Measure K Supporters Say Ballot Bleed-Through Could Affect Votes
The registrar of voters said the pens at polling places do not bleed through, and voters can always safely mark their ballot with a ballpoint pen. According to him, every single ballot is reviewed as part of the quality control process.

Ink used on some absentee ballots in San Diego could bleed through the paper and record a "no" vote on a controversial proposition, supporters of Measure K announced Wednesday.

They said that on some ballots, the bubble that voters would fill in to record a "yes" vote on Measure E lines up on the opposite side of the paper with the "no" bubble for Measure K.


RELATED: From A To N: A Breakdown Of The Measures On San Diego’s November Ballot

Supporters of Measure K said at a news conference that the problem could result in inadvertent "no" votes, or for choices to not be recorded, on their proposition. They said not to fill in the ballot with felt-tip pens.

Measure K would, if passed, require automatic November runoff elections for city of San Diego offices between the top vote-getters in the primary election.

Right now, if a candidate tops 50 percent in the primary, that person is elected and a runoff is not required. Supporters contend that it would be better to make final decisions on mayor, city attorney and City Council in the general election, when many more people cast ballots.

Opponents say it would be unfair for candidates who win by overwhelming margins in the primary election to run again a few months later, and that the measure would raise election costs.


Measure E, by contrast, is a non-controversial proposition that would amend the City Charter — the city's primary governing document — to set up provisions for removing wayward officials. The proposal grew out of then-Mayor Bob Filner's scandals three years ago.

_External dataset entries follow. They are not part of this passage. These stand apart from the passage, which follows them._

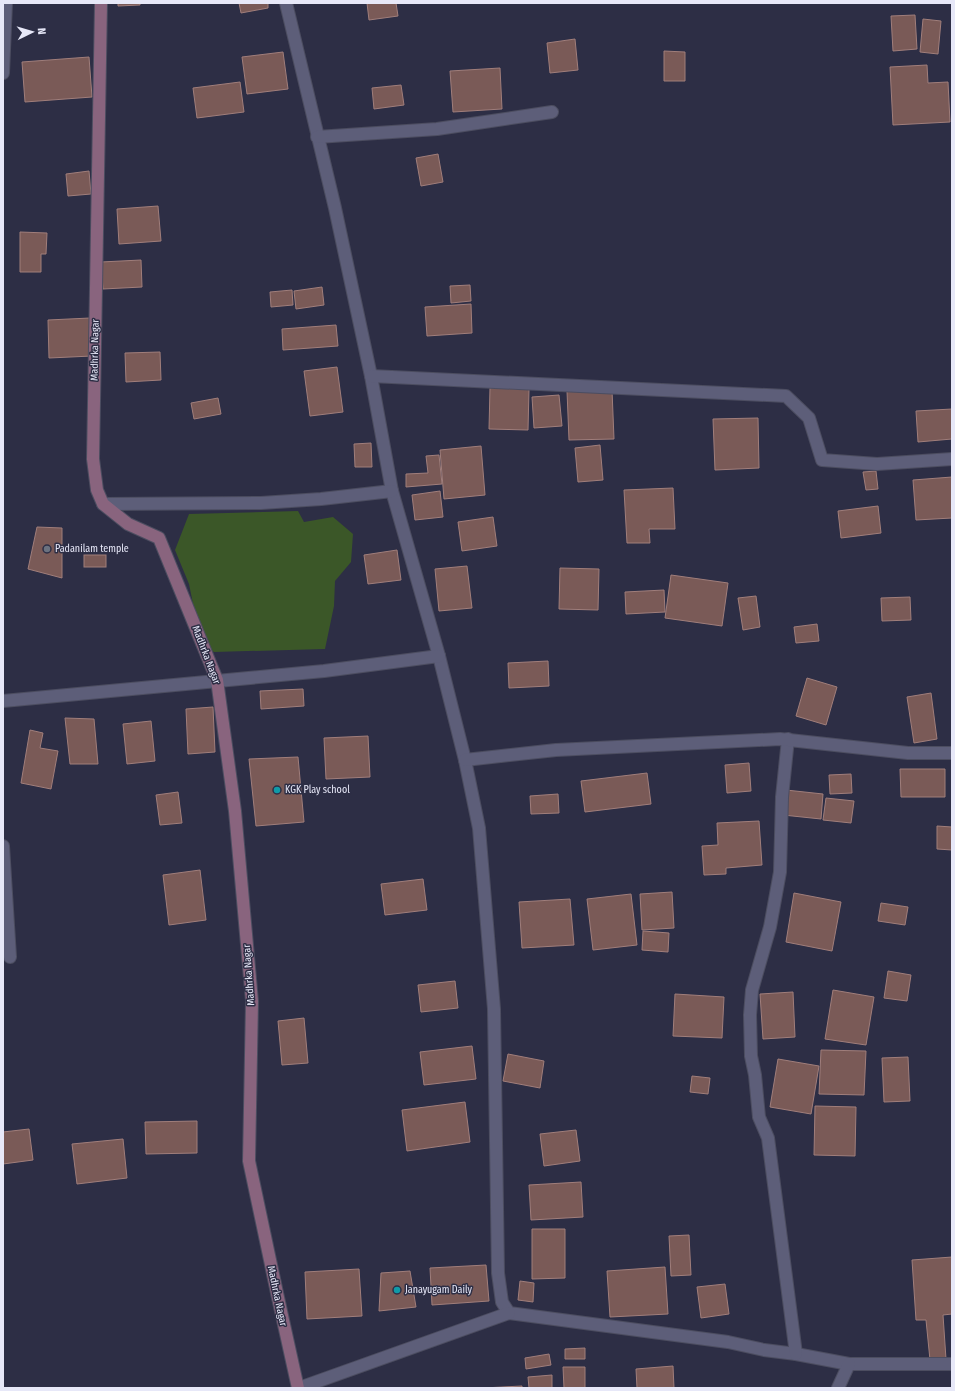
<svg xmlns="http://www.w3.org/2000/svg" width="955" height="1391" viewBox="0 0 955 1391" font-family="'Fira Sans Condensed',sans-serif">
	<rect width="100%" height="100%" fill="#2d2e45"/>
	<path fill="#3b5728" d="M298 511 304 522 333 517 353 534 351 562 335 581 334 606 325 649 214 652 201 643 189 584 175 550 189 514Z"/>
	<g fill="#7a5a57" stroke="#a07e7b">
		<path d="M118 3H140V5L118 6Z"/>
		<path d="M239 3H268V8L241 13Z"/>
		<path d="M367 3H396L398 16 369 20Z"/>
		<path d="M915 15 917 49 893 51 891 16Z"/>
		<path d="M923 19 941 21 938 54 920 52Z"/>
		<path d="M575 39 578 70 550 73 547 43Z"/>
		<path d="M664 51 685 52V81H664Z"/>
		<path d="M283 52 288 89 247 94 242 57Z"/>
		<path d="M89 57 92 97 25 102 22 62Z"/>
		<path d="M927 65 928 83 948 82 950 122 893 125 890 67Z"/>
		<path d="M500 68 502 109 453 112 450 71Z"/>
		<path d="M240 82 244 112 197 118 193 88Z"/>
		<path d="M401 85 404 105 374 109 372 88Z"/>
		<path d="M438 154 443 182 421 186 416 158Z"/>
		<path d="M89 171 91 194 68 196 66 174Z"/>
		<path d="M158 206 161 241 119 244 117 209Z"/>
		<path d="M20 232 47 233 46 254H41V272H20Z"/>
		<path d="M141 260 142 287 103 289 101 262Z"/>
		<path d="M470 285 471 301 451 303 450 286Z"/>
		<path d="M322 287 324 305 296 309 294 291Z"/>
		<path d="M292 290 293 305 271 307 270 292Z"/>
		<path d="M471 304 472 333 427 336 425 307Z"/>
		<path d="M90 318 92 356 49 358 48 320Z"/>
		<path d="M336 325 338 346 283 350 282 329Z"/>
		<path d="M160 352 161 380 126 382 125 353Z"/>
		<path d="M337 367 343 412 310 416 304 371Z"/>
		<path d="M490 388 529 389 528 430 489 429Z"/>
		<path d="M612 390 614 439 569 440 567 391Z"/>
		<path d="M559 395 562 426 534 428 532 397Z"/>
		<path d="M218 398 221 414 194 419 191 403Z"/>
		<path d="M952 409V439L918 442 916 411Z"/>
		<path d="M758 418 759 468 715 470 713 419Z"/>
		<path d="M371 443 372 467H355L354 444Z"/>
		<path d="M600 445 603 480 578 482 575 448Z"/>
		<path d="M481 446 485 495 444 499 440 450Z"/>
		<path d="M439 455 442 484 406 487V474L428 473 426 456Z"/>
		<path d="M876 471 878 489 866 490 863 472Z"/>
		<path d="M952 477V518L916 520 913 480Z"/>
		<path d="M673 488 675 529H649L650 543H627L624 490Z"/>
		<path d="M440 491 443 517 415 520 412 495Z"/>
		<path d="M878 506 881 533 841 538 838 511Z"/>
		<path d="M493 517 497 546 462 551 458 522Z"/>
		<path d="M37 527 62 528V578L28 569Z"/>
		<path d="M397 550 401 580 368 584 364 555Z"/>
		<rect x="84" y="555" width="22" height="12"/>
		<path d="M467 566 472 608 439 611 435 569Z"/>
		<path d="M560 568 599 569 598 610 559 609Z"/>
		<path d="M671 575 728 583 722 626 665 618Z"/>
		<path d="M664 590 665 612 626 614 625 592Z"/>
		<path d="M756 596 760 627 743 630 738 598Z"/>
		<path d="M910 597 911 620 882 621 881 598Z"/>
		<path d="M817 624 819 641 796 643 794 627Z"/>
		<path d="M548 661 549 686 509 688 508 663Z"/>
		<path d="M807 678 837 687 826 725 796 716Z"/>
		<path d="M303 689 304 706 261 709 260 691Z"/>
		<path d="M931 693 937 739 914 743 907 697Z"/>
		<path d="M213 707 215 752 188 754 186 709Z"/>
		<path d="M65 718 94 719 98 764H70Z"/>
		<path d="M151 721 155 761 127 764 123 724Z"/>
		<path d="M30 730 43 733 40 748 58 751 51 789 21 783Z"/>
		<path d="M368 736 370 777 326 779 324 738Z"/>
		<path d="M298 757 304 822 256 826 249 759Z"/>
		<path d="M749 763 751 791 727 793 725 765Z"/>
		<path d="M900 769H945V797H901Z"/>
		<path d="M647 773 651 804 585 812 581 781Z"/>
		<path d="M851 774 852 793 830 794 829 775Z"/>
		<path d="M786 790 823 794 821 819 783 815Z"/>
		<path d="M178 792 182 823 160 825 156 795Z"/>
		<path d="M558 794 559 813 531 814 530 796Z"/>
		<path d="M826 798 854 801 851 823 823 820Z"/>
		<path d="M759 821 762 865 726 868V874L704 875 702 846 718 845 717 823Z"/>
		<path d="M937 826 952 827V850L937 849Z"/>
		<path d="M200 870 206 920 169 925 163 875Z"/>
		<path d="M423 879 427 910 385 915 381 884Z"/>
		<path d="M672 892 674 928 642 930 640 894Z"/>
		<path d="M794 893 841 902 832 951 786 942Z"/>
		<path d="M631 894 637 945 593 950 587 899Z"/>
		<path d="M570 899 574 945 522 948 519 902Z"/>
		<path d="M881 903 908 907 905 925 878 921Z"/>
		<path d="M643 931 669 933 668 952 642 950Z"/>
		<path d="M888 971 911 975 907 1001 884 998Z"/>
		<path d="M455 981 458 1008 421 1012 418 985Z"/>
		<path d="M833 990 874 997 866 1045 825 1039Z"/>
		<path d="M793 992 795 1037 763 1039 760 994Z"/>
		<path d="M675 994 724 997 722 1038 673 1036Z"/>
		<path d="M304 1018 308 1063 282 1065 278 1021Z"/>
		<path d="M472 1046 476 1079 424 1085 420 1052Z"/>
		<path d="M821 1050 866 1051 864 1095 819 1094Z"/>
		<path d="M508 1054 544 1061 540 1088 503 1081Z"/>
		<path d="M908 1057 910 1101 884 1102 882 1058Z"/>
		<path d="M778 1059 819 1066 811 1114 770 1107Z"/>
		<path d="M692 1076 710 1078 708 1094 690 1092Z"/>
		<path d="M465 1102 470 1142 407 1151 402 1110Z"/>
		<path d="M815 1106 856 1107 855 1156 814 1155Z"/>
		<path d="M197 1121V1153L146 1154 145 1122Z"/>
		<path d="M29 1129 33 1160 3 1164V1132Z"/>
		<path d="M576 1130 580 1161 544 1166 540 1134Z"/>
		<path d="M123 1139 127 1178 77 1184 72 1144Z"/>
		<path d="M581 1182 583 1217 531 1220 529 1185Z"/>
		<path d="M532 1229H565V1278L532 1279Z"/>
		<path d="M689 1235 691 1275 671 1276 669 1236Z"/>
		<path d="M952 1257V1314L943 1315 946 1359 930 1360 926 1320H916L912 1260Z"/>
		<path d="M486 1265 489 1301 432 1305 430 1268Z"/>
		<path d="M665 1267 668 1314 610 1317 607 1271Z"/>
		<path d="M359 1269 362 1316 307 1319 305 1272Z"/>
		<path d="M410 1271 416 1307 379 1311 381 1273Z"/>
		<path d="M520 1281 534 1283 533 1302 518 1300Z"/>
		<path d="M725 1284 729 1314 701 1318 697 1287Z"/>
		<path d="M585 1348V1359H565V1349Z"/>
		<path d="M549 1354 551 1365 526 1369 525 1358Z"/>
		<path d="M673 1366 674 1388H637L636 1369Z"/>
		<path d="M563 1367H585V1388H564Z"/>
		<path d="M552 1375V1388H529L528 1377Z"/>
		<path d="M522 1386V1388H483Z"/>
	</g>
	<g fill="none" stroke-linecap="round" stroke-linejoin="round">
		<defs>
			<g id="street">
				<path d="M286 3 335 208 371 376 392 491 439 656 465 760 479 828 494 1009 498 1273 502 1302 509 1313 728 1342 764 1350 796 1354 849 1364H952"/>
				<path d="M3 73 6 3"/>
				<path d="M317 137 437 129 552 112"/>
				<path d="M371 376 786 396 809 418 822 460 877 464 952 459"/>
				<path d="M103 504 261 503 321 499 392 491"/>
				<path d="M3 701 324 671 439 656"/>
				<path d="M788 739 782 797 780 872 770 927 752 990 750 1015 751 1056 755 1075 759 1117 768 1138 796 1354"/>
				<path d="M465 760 556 750 780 739 908 753H952"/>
				<path d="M3 846 10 957"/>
				<path d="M299 1388 509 1313"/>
				<path d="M838 1388 849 1364"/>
			</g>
			<path id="secondary" d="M101 3 93 459 97 490 103 504 128 524 159 538 217 680 235 811 252 1001 249 1161 277 1293 298 1388"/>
		</defs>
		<use href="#street" stroke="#4c4d60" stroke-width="14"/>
		<use href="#secondary" stroke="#4c4d60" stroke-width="14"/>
		<use href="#street" stroke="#5d5e79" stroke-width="12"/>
		<use href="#secondary" stroke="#89647e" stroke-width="12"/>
	</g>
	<circle fill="#6b7280" stroke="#2d2e45" stroke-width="1.5" cx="47" cy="549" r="4"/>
	<g fill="#0f9aa8" stroke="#2d2e45" stroke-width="1.5">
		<circle cx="277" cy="790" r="4"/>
		<circle cx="397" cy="1290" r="4"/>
	</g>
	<g text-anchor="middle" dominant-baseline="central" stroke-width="3" stroke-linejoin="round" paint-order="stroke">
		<g font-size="10" fill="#e7e8f8" stroke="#2d2e45">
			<text transform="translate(95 350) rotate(-89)">Madhrka Nagar</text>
			<text transform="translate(206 655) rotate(69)">Madhrka Nagar</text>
			<text transform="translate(249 975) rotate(-94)">Madhrka Nagar</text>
			<text transform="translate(277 1296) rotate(78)">Madhrka Nagar</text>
		</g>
		<g font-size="10" fill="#e7e8f8" stroke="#2d2e45" text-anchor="start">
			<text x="55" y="549">Padanilam temple</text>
			<text x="285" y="790">KGK Play school</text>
			<text x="405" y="1290">Janayugam Daily</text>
		</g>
	</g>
	<rect width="955" height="1391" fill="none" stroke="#e7e8f8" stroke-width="8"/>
	<g transform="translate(32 32) rotate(85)" stroke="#2d2e45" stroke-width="3" paint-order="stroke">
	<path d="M0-3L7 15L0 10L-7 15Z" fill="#e7e8f8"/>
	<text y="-6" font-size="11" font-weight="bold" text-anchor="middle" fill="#e7e8f8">N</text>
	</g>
</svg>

"Today, we are asking that the Registrar of Voters communicate with voters in the city of San Diego alerting them to this problem, and recommending the use of appropriate pens on the ballot," City Council President Sherri Lightner said. "Both Measure E and Measure K are extremely important measures that voters in the city of San Diego have the opportunity to vote on this November."

County Registrar Michael Vu told KPBS News the pens at polling places do not bleed through, and voters can always safely mark their ballot with a ballpoint pen.

"And if they find themselves having used a heavy marker that has bled through, if you're a mail ballot voter give us a call, and we'd be more than happy to suspend that ballot and reissue you a new one," Vu said.

According to him, every single ballot is reviewed as part of the normal quality control process.

Lori Shellenberger, voting rights director of the American Civil Liberties Union in San Diego, said voters should make sure to check their mail-in ballots before returning them.

Ballots differ around the city, depending on whether a given area has a City Council election or votes in special districts. Voting materials are also printed in different languages.